Henry Morgentaler
Henry Morgentaler | |
|---|---|
Henry Morgentaler (right) in August, 2005, with then NDP Leader Jack Layton | |
| Born | Heniek Morgentaler March 19, 1923 Łódź, Poland |
| Died | May 29, 2013 (aged 90) Toronto, Ontario, Canada |
| Nationality | Canadian |
| Occupation(s) | Doctor, activist |
| Known for | abortion rights advocacy |
| Spouse | |
| Children | 2 |
Henekh "Henry" Morgentaler CM (March 19, 1923 – May 29, 2013), was a Polish-born Canadian physician, and abortion rights advocate who fought numerous legal battles aimed at expanding abortion rights in Canada. As a Jewish youth during World War II, Morgentaler was imprisoned at the Łódź Ghetto and later at the Dachau concentration camp.
After the war, Morgentaler migrated to Canada and entered medical practice, becoming one of the first Canadian doctors to perform vasectomies, to insert intrauterine devices, and to provide birth control pills to unmarried women. He opened his first abortion clinic in 1969 in Montreal, challenging what he saw as an unjust law placing burdensome restrictions on women seeking abortions. He was the first doctor in North America to use vacuum aspiration and went on to open twenty clinics and train more than one hundred doctors. Morgentaler was jailed in 1975 for defying abortion law when the Quebec Court of Appeal overturned a jury's acquittal.
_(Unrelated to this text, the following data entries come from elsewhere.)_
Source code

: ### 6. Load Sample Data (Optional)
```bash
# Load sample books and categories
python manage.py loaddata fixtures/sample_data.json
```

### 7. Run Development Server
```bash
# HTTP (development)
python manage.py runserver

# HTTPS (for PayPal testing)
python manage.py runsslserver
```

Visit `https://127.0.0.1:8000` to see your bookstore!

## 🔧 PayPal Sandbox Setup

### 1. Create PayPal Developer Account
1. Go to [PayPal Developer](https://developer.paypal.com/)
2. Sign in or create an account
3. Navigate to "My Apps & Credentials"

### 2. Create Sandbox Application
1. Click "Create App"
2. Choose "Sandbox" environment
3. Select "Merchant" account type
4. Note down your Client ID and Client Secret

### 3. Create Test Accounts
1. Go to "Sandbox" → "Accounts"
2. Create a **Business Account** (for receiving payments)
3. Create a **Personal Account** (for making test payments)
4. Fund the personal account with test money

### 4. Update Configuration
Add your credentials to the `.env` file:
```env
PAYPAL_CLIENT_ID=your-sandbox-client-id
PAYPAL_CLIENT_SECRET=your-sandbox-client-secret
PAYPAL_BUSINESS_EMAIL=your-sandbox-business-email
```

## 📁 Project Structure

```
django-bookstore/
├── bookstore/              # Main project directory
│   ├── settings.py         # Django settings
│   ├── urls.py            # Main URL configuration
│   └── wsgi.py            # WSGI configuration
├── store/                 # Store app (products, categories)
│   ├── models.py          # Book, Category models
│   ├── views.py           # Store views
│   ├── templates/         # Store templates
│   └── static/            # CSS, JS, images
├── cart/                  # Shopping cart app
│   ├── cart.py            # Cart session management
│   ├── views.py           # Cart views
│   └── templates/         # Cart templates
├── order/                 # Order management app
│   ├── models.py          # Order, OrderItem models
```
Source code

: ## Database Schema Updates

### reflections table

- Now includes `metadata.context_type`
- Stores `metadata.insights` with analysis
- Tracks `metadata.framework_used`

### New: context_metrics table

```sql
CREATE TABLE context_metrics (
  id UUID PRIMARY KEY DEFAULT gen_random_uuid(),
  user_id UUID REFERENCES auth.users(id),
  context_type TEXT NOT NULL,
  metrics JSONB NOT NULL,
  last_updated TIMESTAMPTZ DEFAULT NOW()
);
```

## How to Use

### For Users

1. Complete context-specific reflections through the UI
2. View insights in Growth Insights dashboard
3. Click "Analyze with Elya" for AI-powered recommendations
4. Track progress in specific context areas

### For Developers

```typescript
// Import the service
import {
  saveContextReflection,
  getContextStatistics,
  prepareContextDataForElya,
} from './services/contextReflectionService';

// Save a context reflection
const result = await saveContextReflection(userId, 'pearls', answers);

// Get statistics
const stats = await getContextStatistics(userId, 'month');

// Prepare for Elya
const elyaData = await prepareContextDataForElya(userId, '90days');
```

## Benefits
The resulting Morgentaler Amendment to the Criminal Code restricted appeal courts from overturning acquittals. Morgentaler twice challenged the constitutionality of the federal abortion law, losing the first time, in Morgentaler v R in 1975, but winning the second time, in R v Morgentaler in 1988.
In 2008, Morgentaler was awarded the Order of Canada "for his commitment to increased health care options for women, his determined efforts to influence Canadian public policy and his leadership in humanist and civil liberties organizations." Morgentaler died at the age of 90 of a heart attack.